"Ah, but I was so much older then, I'm younger than that now."
My Boog Pages
Tuesday, April 25
From The Mouths Of Babes
So last night the wife and I were watching Shaolin Soccer (not a bad flick, though the wife never warmed up to it) while the 2-year-old Powell ran around shooting darts from a balloon pump. When he pointed this thing at my wife's head I stopped him sternly. "No!" I said. "Not at her face!"
"Okay, daddy," he said, smiling. "You face?"
Maybe you had to see how he asked if he could shoot me in the face, but the veneer of suave sophistication coupled with the promise of violence makes me think he's got a future as a Bond villain.
So Long, Farewell, Goodbye.
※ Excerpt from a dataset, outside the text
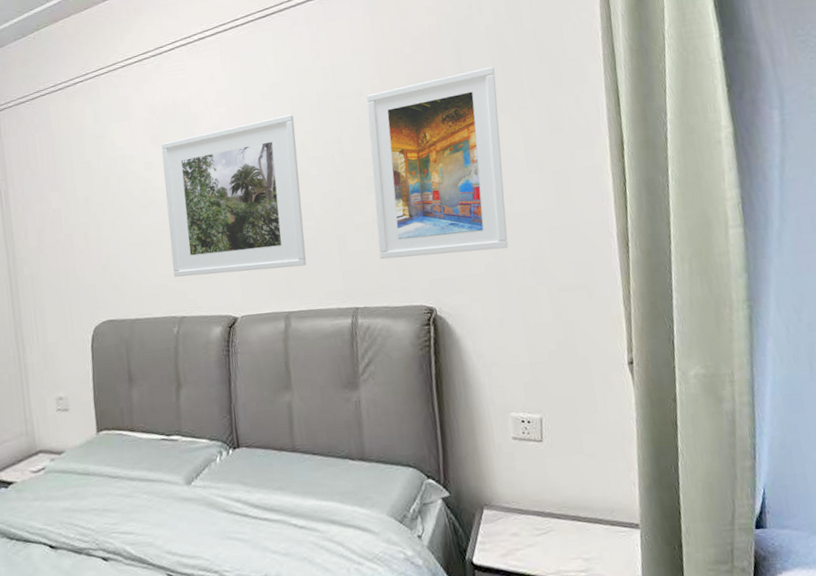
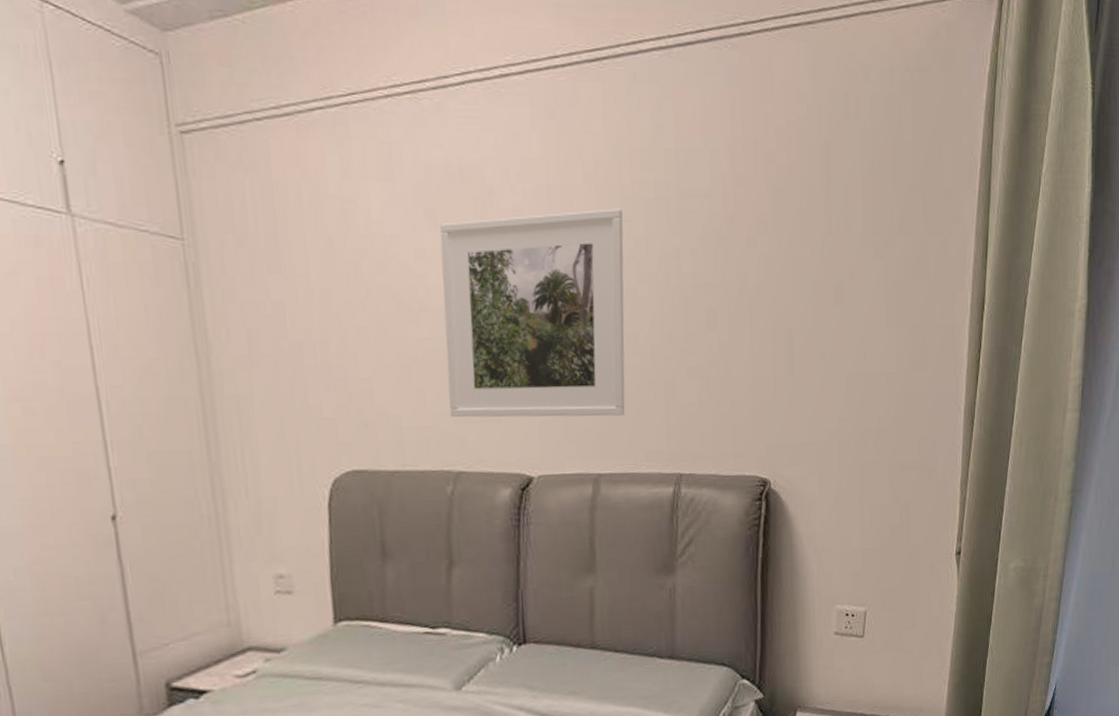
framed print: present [366,66,508,260] -> none [712,184,865,416]

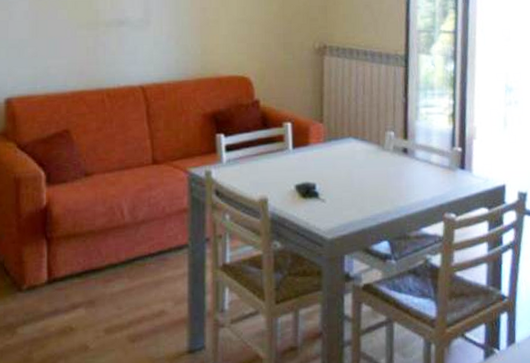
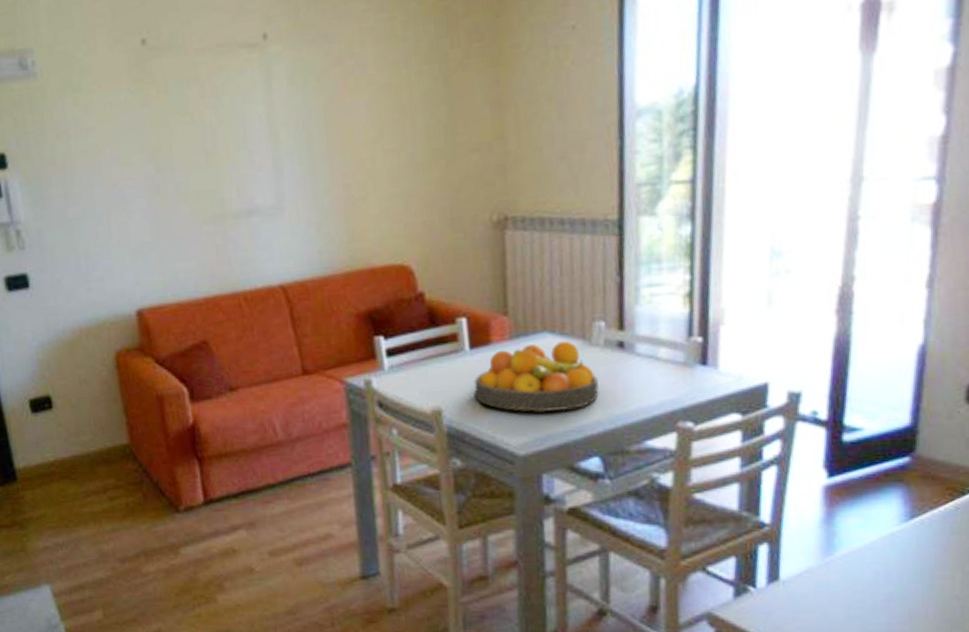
fruit bowl: none [294,145,389,204] -> present [474,340,599,413]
I saw Robert Altman's The Long Goodbye a couple of weeks ago, for the first time in a long time (over ten years - I hadn't met The Wife yet). Coincidentally, it was Roger Ebert's classic review this past Sunday.
I know many fans of Chandler didn't like this movie, but I thought it was squarely in the Chandlerite tradition. Elliot Gould's Marlowe is a man out of his time, as Ebert suggests, and its illustrated in the movie by his ancient car and his devotion to his suit and tie (contrasted with his clothing-optional neighbors).
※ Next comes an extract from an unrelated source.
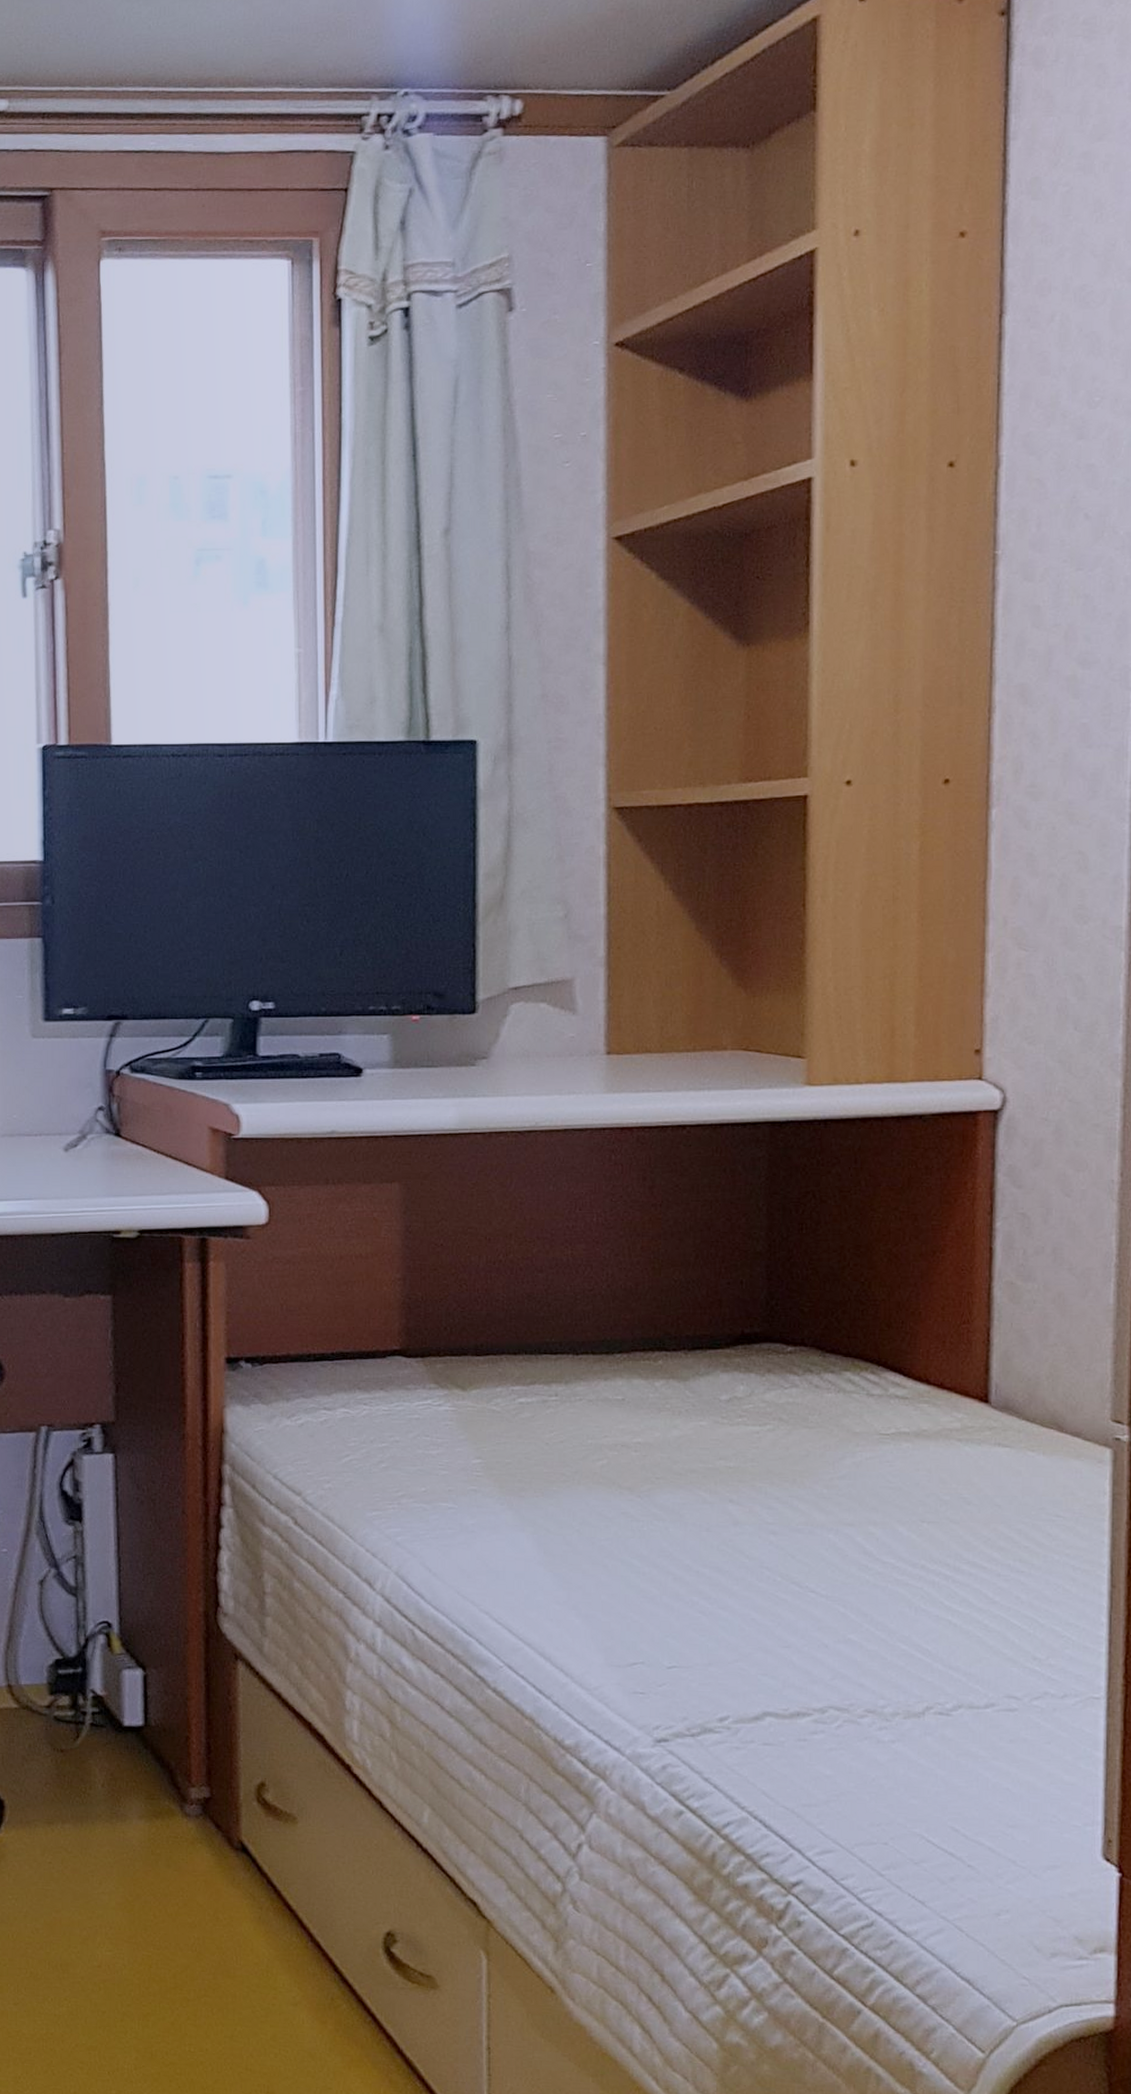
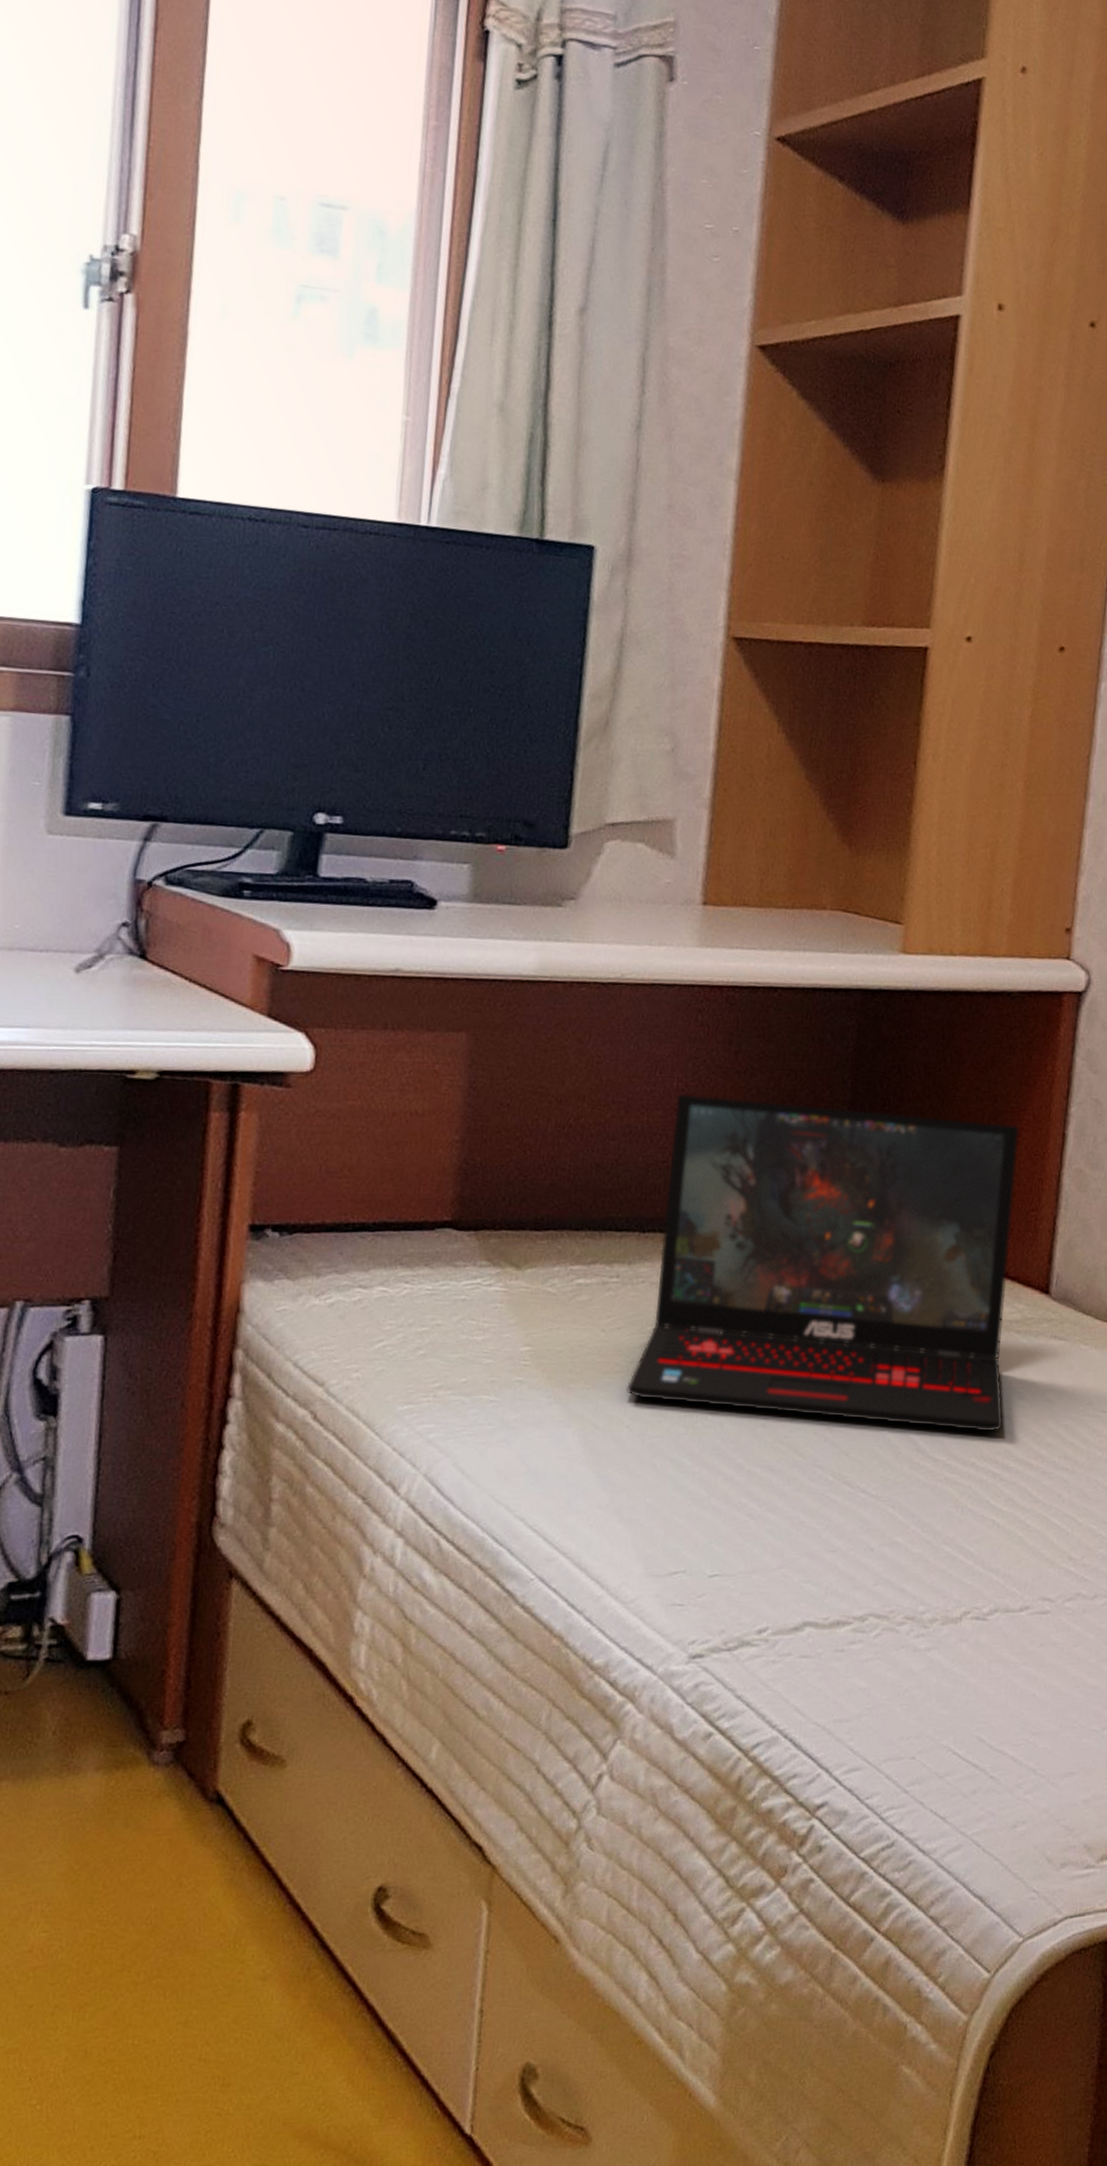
laptop: none [574,1228,951,1536] -> present [626,1094,1019,1432]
But I thought he was more than a throwback. This Marlowe is presented as a buffoon, but this is mostly a facade, a clown mask. Putting down the world with an endless series of wisecracks is the only way he can fight back. He'll never be richer, or stronger, or more powerful than the people he deals with. His own friend calls him a "born loser". So he makes it all a joke, but it's strictly gallows humor.
He also seethes with resentment. He lives by a code and watches those who don't get ahead, and it pisses him off. Even people he trusts take advantage of him.
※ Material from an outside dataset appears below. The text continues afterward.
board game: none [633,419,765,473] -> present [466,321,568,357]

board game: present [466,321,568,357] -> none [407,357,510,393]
Most of the other performances were good, too. Jim Bouton was just right as Marlowe's old buddy Terry Lennox, who may have killed his wife. Nina van Pallandt was terrific as a friend of the Lennoxes who hires Marlowe to spring her husband from a rehab facility. Best of all is Sterling Hayden, whose turn as an alchoholic writer, once quite a man but now just a shell, reminded me of another fictional writer: Abraham Treahearn from Crumley's The Last Good Kiss. Which is sort of appropriate since, in many ways, that's a rewrite of Chandler's original.